Cryptocurrency is subject to regulation as the segment could risk the financial stability of a country. It can simultaneously be used for the purpose of crime. These factors, and a couple of more, have accelerated lately the work of policymakers across the world including the European Union.
The executive European Commission placed a proposal in 2021 that crypto exchanges and other crypto firms should submit information of users who are involved in the transfer of coins for easy identification as well as for reporting any suspicious transaction. The measure may even help the financial watchdog to discourage transactions of high risks and freeze digital assets, if required
It was proposed to apply the existing rule of transferring coins worth 1,000 euros or more. However, the rule was scrapped and this paves the path for the transfers to be in scope.
A low-value transfer may not be appropriate as users may thereafter create unlimited transfers and the transfers could be linked to crimes.

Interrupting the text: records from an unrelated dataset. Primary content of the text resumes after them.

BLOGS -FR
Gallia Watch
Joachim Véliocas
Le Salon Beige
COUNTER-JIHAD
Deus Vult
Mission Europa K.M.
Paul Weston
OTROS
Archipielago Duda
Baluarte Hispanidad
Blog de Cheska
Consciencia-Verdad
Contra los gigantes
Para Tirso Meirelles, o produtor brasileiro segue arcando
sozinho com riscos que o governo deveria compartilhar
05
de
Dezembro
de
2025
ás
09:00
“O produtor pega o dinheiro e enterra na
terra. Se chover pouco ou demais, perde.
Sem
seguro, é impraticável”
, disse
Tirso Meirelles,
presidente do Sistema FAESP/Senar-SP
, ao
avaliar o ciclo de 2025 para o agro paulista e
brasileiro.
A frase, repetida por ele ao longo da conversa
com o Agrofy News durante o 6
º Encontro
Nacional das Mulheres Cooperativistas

Meanwhile, the committee has voiced new provisions for individuals holding crypto wallets. The exchanges are excluded from the provisions.
Coinbase crypto exchange stated traditional cash has been a popular way of hiding financial crime and not cryptocurrencies.

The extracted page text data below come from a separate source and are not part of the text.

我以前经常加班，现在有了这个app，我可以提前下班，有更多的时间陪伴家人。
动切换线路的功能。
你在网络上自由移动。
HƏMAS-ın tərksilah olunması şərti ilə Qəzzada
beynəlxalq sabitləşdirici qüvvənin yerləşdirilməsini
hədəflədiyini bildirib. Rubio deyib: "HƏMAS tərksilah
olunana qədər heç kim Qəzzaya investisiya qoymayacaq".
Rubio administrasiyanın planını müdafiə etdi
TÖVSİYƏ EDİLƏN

While cryptocurrencies are banned in a couple of countries including China and many are working on the legal frameworks, two countries have adopted bitcoin, the first and most popular cryptocurrency, as their legal tender. El Salvador became the first country to announce it last year and recently the Central African Republic passed a bill for the same.
It is believed the measure would improve the financial condition of CAR, which is one of the poorest and least developed countries in the world.
Cuba, the island country that has been under the sanctions of the United States for decades, announced to legally adopt cryptocurrency apps for easy money transfer internationally at a cheaper transaction fee.